Historically, many medical systems, including those supported by the WHO, have categorized being transgender as a mental health condition. But an evolving scientific understanding of gender and tireless advocacy by transgender activists around the world were crucial in bringing about this development.
“The WHO’s removal of ‘gender identity disorder’ from its diagnostic manual will have a liberating effect on transgender people worldwide,” said Graeme Reid, lesbian, gay, bisexual, and transgender (LGBT) rights director at Human Rights Watch. “Governments should swiftly reform national medical systems and laws that require this now officially outdated diagnosis.”
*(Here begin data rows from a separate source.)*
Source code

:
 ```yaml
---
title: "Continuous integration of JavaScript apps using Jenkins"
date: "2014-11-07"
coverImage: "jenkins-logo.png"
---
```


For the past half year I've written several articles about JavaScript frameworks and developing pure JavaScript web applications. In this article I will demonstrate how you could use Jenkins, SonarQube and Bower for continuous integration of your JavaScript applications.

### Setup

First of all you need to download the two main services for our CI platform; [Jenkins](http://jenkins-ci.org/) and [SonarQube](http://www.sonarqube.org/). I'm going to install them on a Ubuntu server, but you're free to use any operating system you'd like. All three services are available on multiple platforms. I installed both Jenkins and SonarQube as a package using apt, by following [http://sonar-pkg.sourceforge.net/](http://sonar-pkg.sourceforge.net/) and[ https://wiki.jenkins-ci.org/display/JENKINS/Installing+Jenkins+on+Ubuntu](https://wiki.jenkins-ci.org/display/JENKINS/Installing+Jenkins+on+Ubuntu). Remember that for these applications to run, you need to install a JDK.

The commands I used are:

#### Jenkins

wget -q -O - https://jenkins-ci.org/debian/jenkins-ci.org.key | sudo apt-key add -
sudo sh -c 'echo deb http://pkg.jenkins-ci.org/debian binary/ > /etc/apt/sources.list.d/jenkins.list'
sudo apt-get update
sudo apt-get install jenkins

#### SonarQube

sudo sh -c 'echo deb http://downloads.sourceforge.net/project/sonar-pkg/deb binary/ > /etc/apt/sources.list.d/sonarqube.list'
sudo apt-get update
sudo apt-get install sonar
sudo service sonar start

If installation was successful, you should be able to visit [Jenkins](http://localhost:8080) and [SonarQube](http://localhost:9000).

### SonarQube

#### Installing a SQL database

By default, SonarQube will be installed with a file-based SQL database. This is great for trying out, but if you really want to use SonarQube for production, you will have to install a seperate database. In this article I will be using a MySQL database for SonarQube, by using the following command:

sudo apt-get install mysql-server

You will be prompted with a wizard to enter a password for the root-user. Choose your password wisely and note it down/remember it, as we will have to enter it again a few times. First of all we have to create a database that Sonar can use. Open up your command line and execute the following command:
Governments around the world have used the previous classification as the basis for discriminatory policies that require diagnosis and sometimes other medical procedures before transgender people can be recognize before the law. Governments often require a “gender disorder” diagnosis as a precondition for changing transgender people’s names and gender markers on official documents, imperiling basic rights like work, education, and travel.
Health providers around the world use two sets of guidelines to diagnose patients: the International Classification of Diseases (ICD), published by the WHO, and the Diagnostic and Statistical Manual (DSM), published by the American Psychiatric Association (APA).
The new WHO guidelines, the eleventh revised version of the ICD, known as “ICD-11,” reframe “gender identity disorders” as “gender incongruence,” and move it from being listed with “mental disorders” to a chapter on sexual health. It is an important development for transgender adolescents and adults, who may soon be able to seek medical care without being viewed as “mentally disordered.”